ATLANTA — Kentucky’s public colleges and universities may soon be able to issue revenue bonds for capital projects in their own name, giving them more flexibility in funding those capital needs.
That’s due to legislation HB 111, which was accepted by the Senate’s appropriations and revenue committee this week. It was passed by the state’s House last week.
If the legislation becomes law, it would also benefit the state. That’s because the debt issued by these public postsecondary institutions would no longer be included in the state’s debt ratios and it would not affect the state’s bond rating.
Kentucky does not issue general obligation debt, but instead issues appropriation-backed debt through several agencies. Among the state agencies that issue the debt for the state are the Kentucky Asset/Liability Commission, Kentucky Higher Education Student Loan Corp., Kentucky Housing Corp., Kentucky Infrastructure Authority, and the Kentucky State Property & Buildings Commission.
There is about $5 billion of debt outstanding through all of these agencies
The state has an issuer rating of Aa2 from Moody’s Investors Service and AA-minus from Standard & Poor’s. Fitch Ratings does not assign an issuer ratings to the state.
HB 111 was introduced by Rep. Bob Damron, D-Nicholasville. According to legislative reports, he’s filed similar legislation to HB111 in three previous sessions, but those bills died in committee.
The legislation provides that the postsecondary institutions can use the proceeds of their deals to fund capital projects, such as construction of dorms and research buildings, without relying on the state to cover the bond debt. The debt would have to be authorized by the General Assembly. The governing board of the postsecondary education institution would have to provide the legislature with certification that it will have sufficient revenues to cover the debt service and financing costs for the project.

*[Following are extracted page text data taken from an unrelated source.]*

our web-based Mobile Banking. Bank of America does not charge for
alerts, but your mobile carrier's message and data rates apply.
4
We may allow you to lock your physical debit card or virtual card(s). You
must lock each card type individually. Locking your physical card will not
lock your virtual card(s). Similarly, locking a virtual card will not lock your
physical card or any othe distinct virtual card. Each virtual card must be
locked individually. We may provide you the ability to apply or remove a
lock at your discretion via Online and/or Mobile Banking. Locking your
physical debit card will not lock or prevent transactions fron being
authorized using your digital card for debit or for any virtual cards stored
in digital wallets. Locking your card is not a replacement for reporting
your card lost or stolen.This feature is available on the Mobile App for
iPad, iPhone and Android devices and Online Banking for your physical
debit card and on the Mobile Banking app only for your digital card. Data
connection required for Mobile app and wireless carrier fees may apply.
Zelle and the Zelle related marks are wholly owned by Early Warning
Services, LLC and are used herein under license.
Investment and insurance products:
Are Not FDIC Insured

The bill makes it clear that the governing board that issues the debt under this proposed bill shall not request an appropriation from the state’s general fund to pay debt service or the costs of financing the bonds.
A financial adviser in Louisville, who has worked on higher ed projects in Kentucky before, said he has been following this legislation and he’s spoken to some university officials who hope the bill will become law for the simple reason that they can issue debt when they wanted to. The fact they would still have to get approval from the General Assembly is not viewed as a problem, he said. He declined to comment on the universities he’s been in contact with.
There is a cap of $600,000 to cover the cost of financial analysis and project development before a project is authorized by the General Assembly, according to the bill language.
Also, the institutions’ boards can choose their own expenses of the transaction, such as for underwriters, financial advisers, and bond counsel. The the bill does not put a cap on how much debt can be issued.
This bill has the backing of Gov. Steve Beshear. This week, during his budget address, he noted that several projects had not been approved during the last session that would have benefited from this bill. He wants them to move forward now and this legislation would allow for that.